Diagnosis of the Stratospheric Ozone Budget in the Southern Hemisphere
Lower Stratosphere
 
Wuhu Feng and Martyn Chipperfield
School of the Enviroment, University  of Leeds, LS2 9JT, Leeds, UK
Howard Roscoe
British Antarctic Survey, Cambridge, UK
 
In the lower stratosphere ozone changes are determined by both chemistry
and dynamics. Quantitatively, the abundance ofozone can be described by
the continuity equation, which indicates that ozone in some volume of the
atmosphere is determined by chemistry (including O3 photochmeical
production and loss terms) and atmospheric transport (including ozone
horizontal flux divergence and diabatic terms).

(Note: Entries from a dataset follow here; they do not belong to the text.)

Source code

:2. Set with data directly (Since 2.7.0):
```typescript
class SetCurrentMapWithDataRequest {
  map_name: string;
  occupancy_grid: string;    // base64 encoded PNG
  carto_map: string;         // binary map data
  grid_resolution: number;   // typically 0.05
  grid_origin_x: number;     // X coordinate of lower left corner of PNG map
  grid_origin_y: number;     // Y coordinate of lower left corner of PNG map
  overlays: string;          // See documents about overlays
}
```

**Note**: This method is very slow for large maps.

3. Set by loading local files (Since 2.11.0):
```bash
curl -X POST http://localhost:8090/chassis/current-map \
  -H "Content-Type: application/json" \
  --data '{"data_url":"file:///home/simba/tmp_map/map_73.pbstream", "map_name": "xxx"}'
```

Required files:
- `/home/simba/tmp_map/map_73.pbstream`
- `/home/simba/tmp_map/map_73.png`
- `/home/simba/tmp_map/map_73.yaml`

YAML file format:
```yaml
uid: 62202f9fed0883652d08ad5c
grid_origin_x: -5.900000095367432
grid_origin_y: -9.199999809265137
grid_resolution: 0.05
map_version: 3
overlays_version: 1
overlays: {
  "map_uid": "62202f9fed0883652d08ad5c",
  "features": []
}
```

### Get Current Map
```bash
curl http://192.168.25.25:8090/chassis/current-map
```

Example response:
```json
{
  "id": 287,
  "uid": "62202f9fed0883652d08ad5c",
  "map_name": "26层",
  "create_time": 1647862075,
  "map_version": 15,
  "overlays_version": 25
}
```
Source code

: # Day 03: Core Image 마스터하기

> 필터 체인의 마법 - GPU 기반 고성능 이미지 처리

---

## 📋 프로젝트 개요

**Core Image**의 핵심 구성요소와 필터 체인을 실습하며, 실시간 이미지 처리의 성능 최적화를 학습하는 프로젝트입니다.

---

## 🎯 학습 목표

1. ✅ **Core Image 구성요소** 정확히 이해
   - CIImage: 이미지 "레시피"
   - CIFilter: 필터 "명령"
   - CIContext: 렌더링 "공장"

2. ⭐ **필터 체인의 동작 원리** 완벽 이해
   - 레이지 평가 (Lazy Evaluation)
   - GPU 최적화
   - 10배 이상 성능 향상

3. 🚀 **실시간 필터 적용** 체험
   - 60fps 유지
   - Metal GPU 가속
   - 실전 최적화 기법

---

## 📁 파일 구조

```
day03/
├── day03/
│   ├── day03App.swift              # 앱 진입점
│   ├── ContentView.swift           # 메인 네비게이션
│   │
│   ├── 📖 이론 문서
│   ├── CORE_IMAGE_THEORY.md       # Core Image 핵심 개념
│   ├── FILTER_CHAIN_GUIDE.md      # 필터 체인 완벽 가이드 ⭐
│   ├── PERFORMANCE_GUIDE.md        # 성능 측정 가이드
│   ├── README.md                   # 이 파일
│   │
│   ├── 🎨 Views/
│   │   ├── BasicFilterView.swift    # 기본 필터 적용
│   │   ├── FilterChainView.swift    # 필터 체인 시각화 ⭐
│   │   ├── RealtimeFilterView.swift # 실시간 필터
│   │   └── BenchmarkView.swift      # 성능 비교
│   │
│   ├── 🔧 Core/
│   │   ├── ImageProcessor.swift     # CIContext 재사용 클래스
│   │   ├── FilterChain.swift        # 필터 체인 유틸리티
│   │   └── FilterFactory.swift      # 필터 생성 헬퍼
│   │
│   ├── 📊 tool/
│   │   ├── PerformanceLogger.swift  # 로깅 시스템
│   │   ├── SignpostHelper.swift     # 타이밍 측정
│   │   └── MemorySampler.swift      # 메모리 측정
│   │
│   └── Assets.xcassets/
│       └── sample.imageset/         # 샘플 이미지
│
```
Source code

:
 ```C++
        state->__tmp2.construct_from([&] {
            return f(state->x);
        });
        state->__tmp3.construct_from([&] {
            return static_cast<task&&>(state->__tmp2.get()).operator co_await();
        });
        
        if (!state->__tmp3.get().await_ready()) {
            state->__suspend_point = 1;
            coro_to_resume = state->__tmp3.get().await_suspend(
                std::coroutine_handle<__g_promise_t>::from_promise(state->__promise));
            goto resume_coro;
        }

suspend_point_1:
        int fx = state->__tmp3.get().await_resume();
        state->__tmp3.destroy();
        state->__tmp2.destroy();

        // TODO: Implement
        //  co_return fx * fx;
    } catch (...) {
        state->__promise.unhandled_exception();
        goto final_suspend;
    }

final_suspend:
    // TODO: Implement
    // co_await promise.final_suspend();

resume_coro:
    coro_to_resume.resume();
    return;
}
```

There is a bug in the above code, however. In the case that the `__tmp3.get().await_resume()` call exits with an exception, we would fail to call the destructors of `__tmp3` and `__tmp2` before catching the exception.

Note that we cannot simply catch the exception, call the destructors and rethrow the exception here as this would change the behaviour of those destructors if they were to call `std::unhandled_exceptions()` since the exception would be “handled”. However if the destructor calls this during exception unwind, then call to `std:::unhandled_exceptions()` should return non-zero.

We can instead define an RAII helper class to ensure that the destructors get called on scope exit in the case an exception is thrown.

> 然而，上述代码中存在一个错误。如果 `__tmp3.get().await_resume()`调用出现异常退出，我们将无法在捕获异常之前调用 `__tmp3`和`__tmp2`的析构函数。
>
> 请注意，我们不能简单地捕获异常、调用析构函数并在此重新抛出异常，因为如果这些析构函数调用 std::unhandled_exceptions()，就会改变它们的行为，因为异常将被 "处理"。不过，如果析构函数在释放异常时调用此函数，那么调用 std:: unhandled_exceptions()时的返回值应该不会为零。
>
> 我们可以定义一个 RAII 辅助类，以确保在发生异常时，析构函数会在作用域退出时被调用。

Here, the stratospheric
ozone budget over Antarctic polar vortex area during Spring 1999 (period
of APE-GAIA campagaign) will be diagnosed using the output from the
SLIMCAT 3-D chemical transport.
 
The model has been run in two different configurations with a variety of
resolutions and with different wind fields.  One configuration uses
24-hourly horizontal winds and temperatures from UKMO analyses (2.5
latitude x 3.75 longitude resolution, 22 isobaric levels from 0.3hPa
down to 1000hPa), the other configuration uses the 6-hourly T42L50 ECMWF
operational analyses. The differences between these versions of the
model show that UKMO simulation appears better based on APE-GAIA
comparison, and the ECMWF simulation leads to more ozone loss in mid/high
latitude and colder in the polar vortex.
 
The ozone change budget diagnoses show that ozone change is similar to
chemical loss rate, the ozone is horizontal transported out of the
midlatitudes and into the high latitudes, but difference below/above 475K
near south pole, and the ozone is downward transport into the mid/high
latitudes due to diabatic term, the contributions of catalytic cycle to
the total ozone loss rate show that ClO+ClO and ClO+BrO reaction is
important in the polar vortex, but ClO+ClO is most important below 400K.